Das Bestreben der Kassen und sonstigen Kostenträger sollte darin bestehen, mehr Vertrauen in die ambulanten Pflegedienste zu haben. Diese haben gezeigt, was sie leisten können. Die aufgekommene einseitige Meinung, die fehlenden Qualitäts-Prüfungen hätten zu einem massiven Qualitätsverlust in den Einrichtungen geführt, war dafür weder hilfreich noch zielführend. Wer ambulante Versorgung langfristig sichern will, muss diese finanziell und strukturell fördern. Es müssen Investitionen in sie getätigt werden.
Aktuell sieht es danach aus, dass seitens der Kostenträger sehr schnell viel vergessen wird. Die Rückkehr zum Status-quo vor der Corona-Pandemie läuft, anstatt die Chancen und Erfahrungen der letzten Monate zu nutzen.

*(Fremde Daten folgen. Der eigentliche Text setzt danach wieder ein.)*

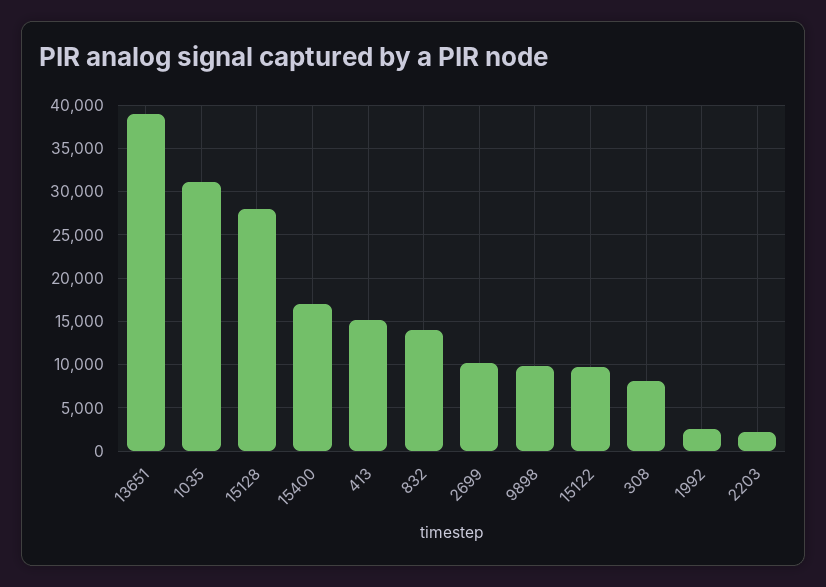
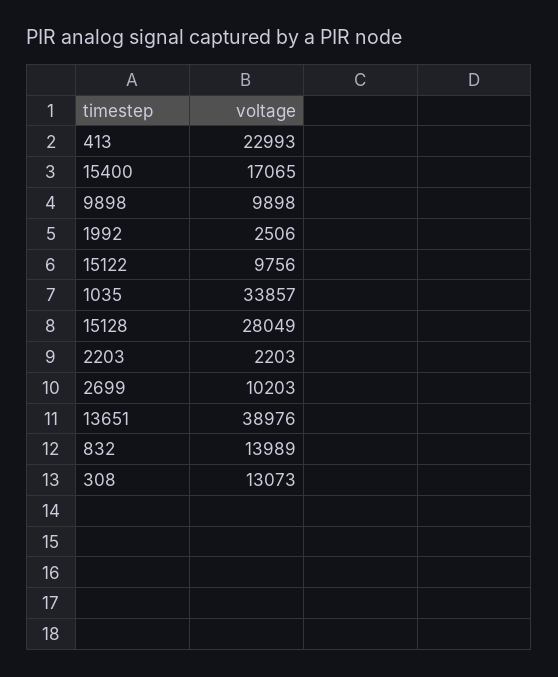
  {
    "13651": 38976,
-   "1035": 31000,
+   "1035": 33857,
    "15128": 28049,
    "15400": 17065,
-   "413": 15000,
+   "413": 22993,
    "832": 13989,
    "2699": 10203,
    "9898": 9898,
    "15122": 9756,
-   "308": 8000,
+   "308": 13073,
    "1992": 2506,
    "2203": 2203
  }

Monatelang wird wieder über Rahmenverträge, über Entgeltsteigerung getrennt und abgekoppelt zwischen den einzelnen Sozialsystemen (SGB V, XI und XII) verhandelt. Es gibt keine zu erkennende gemeinsame Intention der Kostenträger zur nachhaltigen Entgelterhöhung und vor allem auch nicht dazu, die bereits erwähnten Zuschläge zu ungünstigen Zeiten zu zahlen; zumindest nicht in Berlin. Ein Bergauf für die ambulanten Pflegedienste ist damit mehr als schwierig.
Mit am deutlichsten hat die Corona-Krise gezeigt, dass wir ohne eine Digitalisierung der Pflege das 21. Jahrhundert nicht bestreiten können. Hier ist die ambulante Pflege im 19. Jahrhundert steckengeblieben; so sind viele Kostenträger bis heute nicht in der Lage, Verordnungen digital zu transportieren und Genehmigungsverfahren zu verkürzen. Auch das Thema digitale Unterschriften und elektronische Dokumentation muss endlich Anerkennung und Einzug finden.
Im papierlosen Arbeiten, in der Schaffung von Schnittstellen, im digitalen Informationsaustausch sowohl im internen als auch im externen Bereich: Hier liegt die Zukunft der Pflege durch Innovation, Entschlackung, vor allem aber Entbürokratisierung. Rechnungsbelege, Leistungsnachweise, sechsfache Unterschriften, das bergeweise Versenden von Papier: dies alles muss endlich der Vergangenheit angehören.
Bewusst geworden ist uns allen auch, dass wir künftig mehr auf Hygiene, auf den Umgang untereinander und auf das Infektionsgeschehen insgesamt achten müssen. Hier liegen auch Chancen, sowohl für die Industrie, für die Wirtschaft, für Gesundheitseinrichtungen und die beteiligten Institutionen und Behörden. Es gilt, die Erfahrungen der bisherigen Corona-Pandemie ehrlich aufzuarbeiten und zu evaluieren. Das ist notwendig, um die durch die Analyse gewonnenen Erkenntnisse zu nutzen, um die Gesundheits- und Pflegeversorgung in Deutschland weiter auszubauen, sie zu optimieren und nachhaltig weiterzuentwickeln.